У нас премия с перевыполнения.
– Весь поезд? – переспросил Иван.
– Весь поезд, – подтвердил официант. – С ума народ сошел. Игнатий Филиппович, прекрасной души человек, повесился от недоверия.
– Кто?! – вскрикнул Степан Матвеевич.
– Игнатий Филиппович. Он у нас по мясным и рыбным… Не совсем, впрочем, повесился, а так, угрожал, раз, говорит, никто не хочет есть мои отбивные, раз меня игнорируют, раз… ну и там все прочее. Он у нас оч‑чень строгий мужчина. Так отказываетесь?
– Отказываемся, – подтвердил Степан Матвеевич.
– Тогда его не удержат.
– Кого?
– Да Игнатия Филипповича. Его ведь за руки держат. Из‑за этого и картофеля начистить не успели, а гарнир теперь из лапши. А ведь лапшу‑то, ее ведь сразу можно вываливать, все равно никто есть не будет. Так, значит, нет?
– Нет. Попозже. Сейчас и без того дел много.

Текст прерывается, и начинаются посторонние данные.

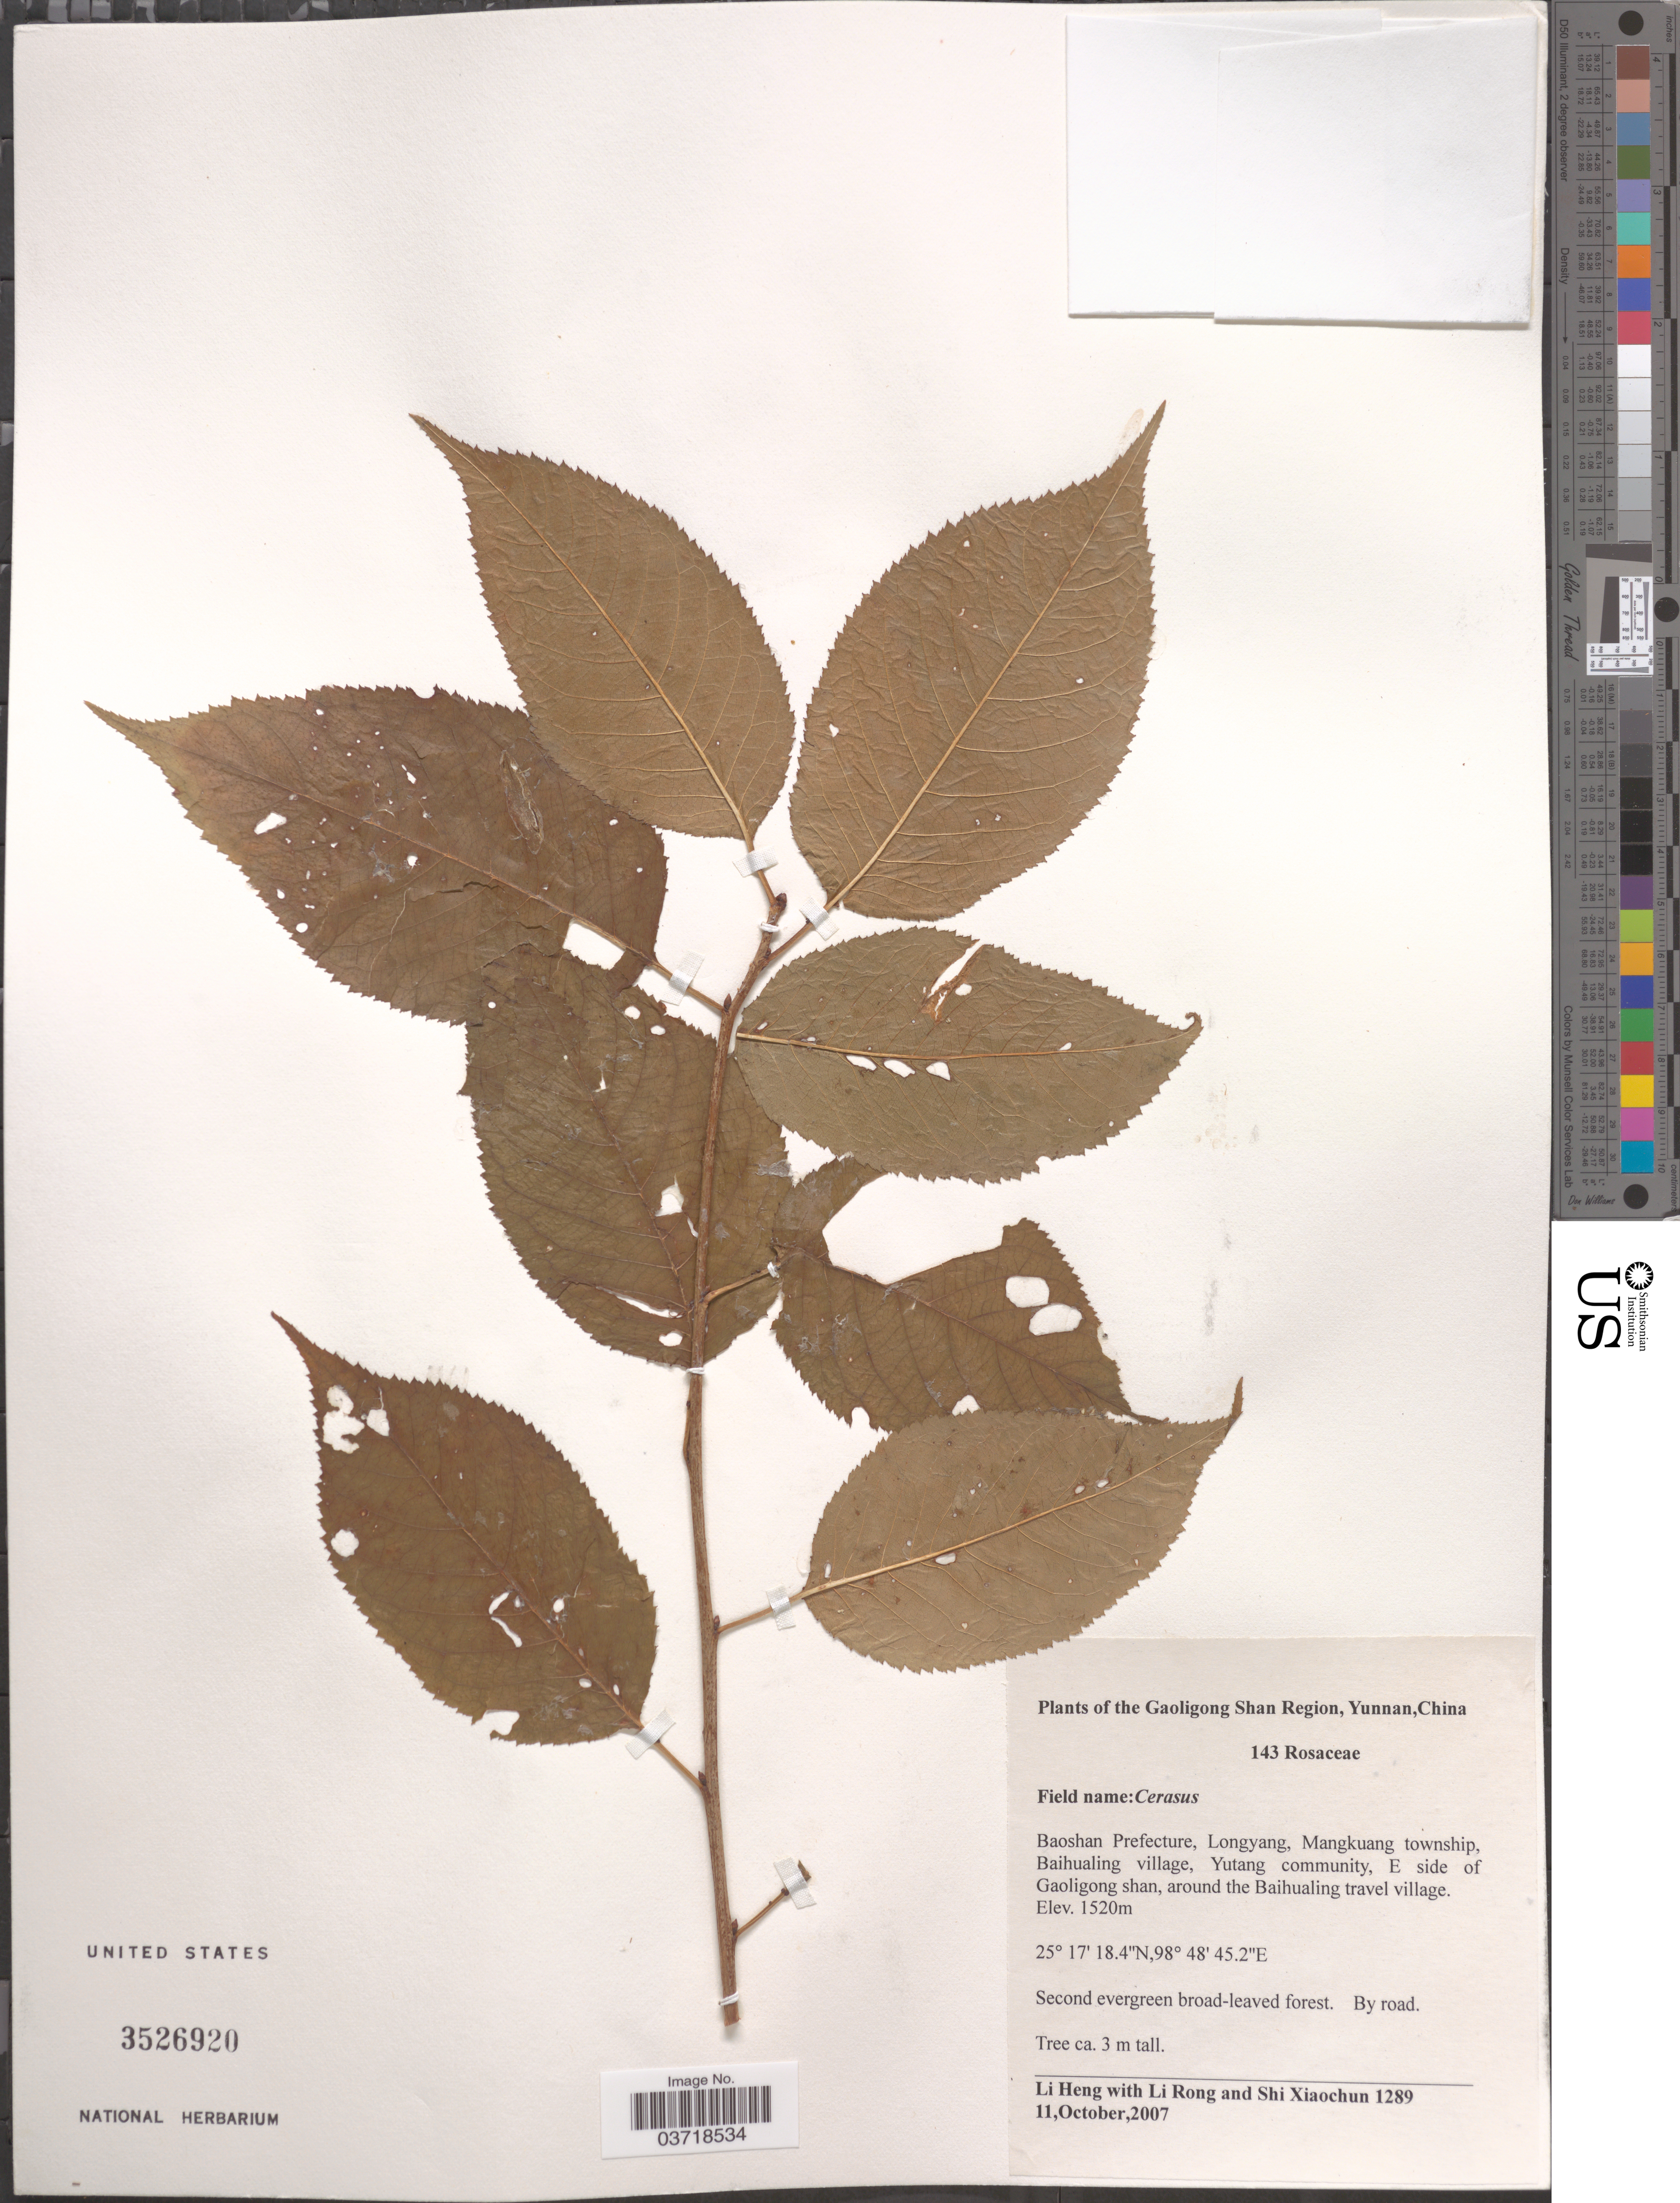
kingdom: Plantae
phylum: Tracheophyta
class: Magnoliopsida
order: Rosales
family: Rosaceae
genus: Prunus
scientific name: Prunus sp.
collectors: L. Heng, R. Li & X. C. Shi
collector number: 1289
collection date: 2007-10-11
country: China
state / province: Yunnan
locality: Gaoligong Shan Region. Baoshan Prefecture, Longyang, Mangkuang township, Baihualing village, Yutang community, E side of Gaoligong shan, around the Baihualing travel village.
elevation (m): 1520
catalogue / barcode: US 3526920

– Ну, ну, не бережете вы поваров… Он же квалификацию из‑за этого потерять может…
Официант еще раз обиженно взглянул на всех нас и рванулся в вагон. Он еще на что‑то надеялся.
Она неторопливо шла по проходу, а человек пять пассажиров уже приготовились к высадке, правда, еще не загромождая коридор своими вещами, потому что ясно видели, как за окнами вагона расстилается бескрайняя степь.
Тетя Маша поравнялась со мной. Я не утерпел и спросил:
– Да где же Усть‑Манск? Степь одна!
– А меня это не касается, – спокойно ответила тетя Маша. – По расписанию должен быть Усть‑Манск.
– Так ведь нету его! Может, поезд опаздывает?
– Ну, гражданин! Да такого с нашим фирменным поездом еще и не бывало. Да и предупредить должны по радио, если какая задержка случилась. А и не предупреждали. Значит, по расписанию.
– Ну, ну. Посмотрим.
– Посмотри, гражданин, посмотри, да не больно глаза‑то просматривай. Кому в Усть‑Манске сходить?
Я не стал слушать ее дальше. Поколебать уверенность проводницы тети Маши было наверняка невозможно. Да и не требовалось этого по крайней мере сейчас.
Я заглянул в купе. Наши со Степаном Матвеевичем полки были пусты. А нижняя, на которой должен был стоять макет Марградского универмага, оказалась плотно занавешенной двумя простынями. Перед этой завесой стоял Валерий Михайлович, непоколебимый и решительный. Ясно, что он никого не пустит взглянуть, что там за этими простынями делается. Ну ладно… Тут мы еще посмотрим! На противоположной полке сидела Тося и смотрела на Валерия Михайловича ненавидящим взглядом, только это не производило на стража никакого впечатления. Я даже почему‑то был уверен, что он только что не пропустил ее туда, и при этом еще изрекал двусмысленные шуточки и слегка заигрывал с женщиной. И еще мне показалось, что Тося только что плакала. Такой быстрой перемены в человеке, какая произошла с Тосей, я бы никогда даже и не предположил. Она выглядела измученной, уставшей и еще… и еще ни во что не верящей.
Валерий Михайлович улыбнулся мне вполне нормальной улыбкой и сделал жест рукой, как бы говоря: тише, не входить, идет эксперимент.